Lautet die Diagnose Knalltrauma, geben die HNO-Ärzte in den ersten Tagen nach dem Ereignis manchmal Kortison-Infusionen zur Unterstützung der Haarzellen-Erholung. Wurde ein Explosionstrauma diagnostiziert, ist gegebenenfalls auch eine Rekonstruktion des Trommelfells notwendig. Ungeachtet dessen können Böller-Explosionen aber noch viele Jahre nach der akuten Schädigung für eine weitere Hörverschlechterung und zum Ohrensausen (Tinnitus) führen. Im günstigsten Fall helfen dann moderne Hörgeräte.
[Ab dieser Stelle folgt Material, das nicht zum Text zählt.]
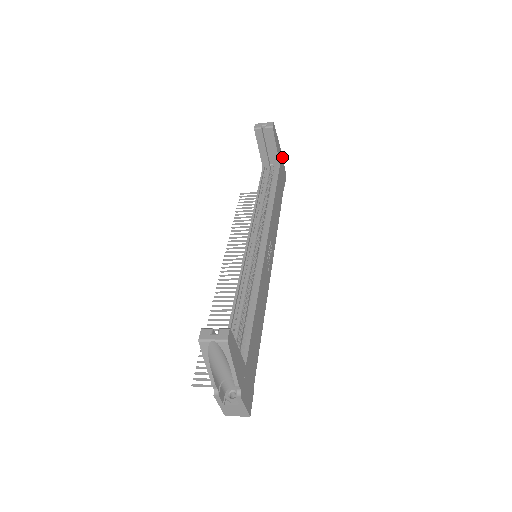
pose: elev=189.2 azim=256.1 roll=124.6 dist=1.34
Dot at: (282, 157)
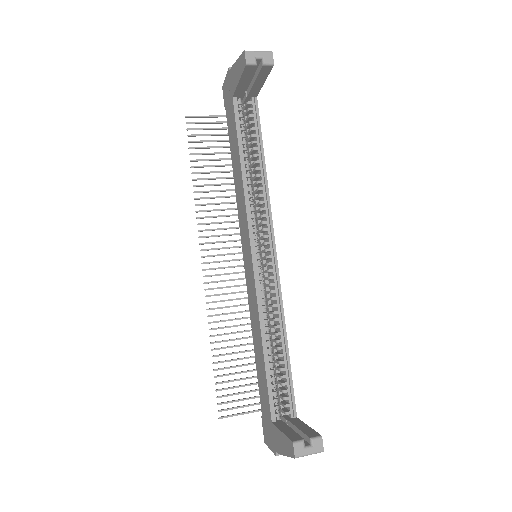
Dot at: occluded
Um das Gehör zu schützen, muss man nach dem Zünden von Silvester-Raketen und Knallern einen Sicherheitsabstand von einigen Metern einhalten. Deshalb auch unbedingt die Gebrauchsanweisung lesen, rät Dr. Dietrich Eckhardt, Bereichsleiter Explosivstoffe an der Bundesanstalt für Materialforschung und -prüfung (BAM) in Berlin. Leider vernebelt Alkohol das Denken mancher Hobby-Pyrotechniker. Auch in diesem Jahr gilt daher der eindringliche Rat von Feuerwehr, Polizei und Medizinern: Nur mit klarem Kopf an die Zündschnur gehen. Freunde und Bekannte sollten verantwortungsvoll aufeinander achten. Dann bleibt der Jahreswechsel auch in guter Erinnerung.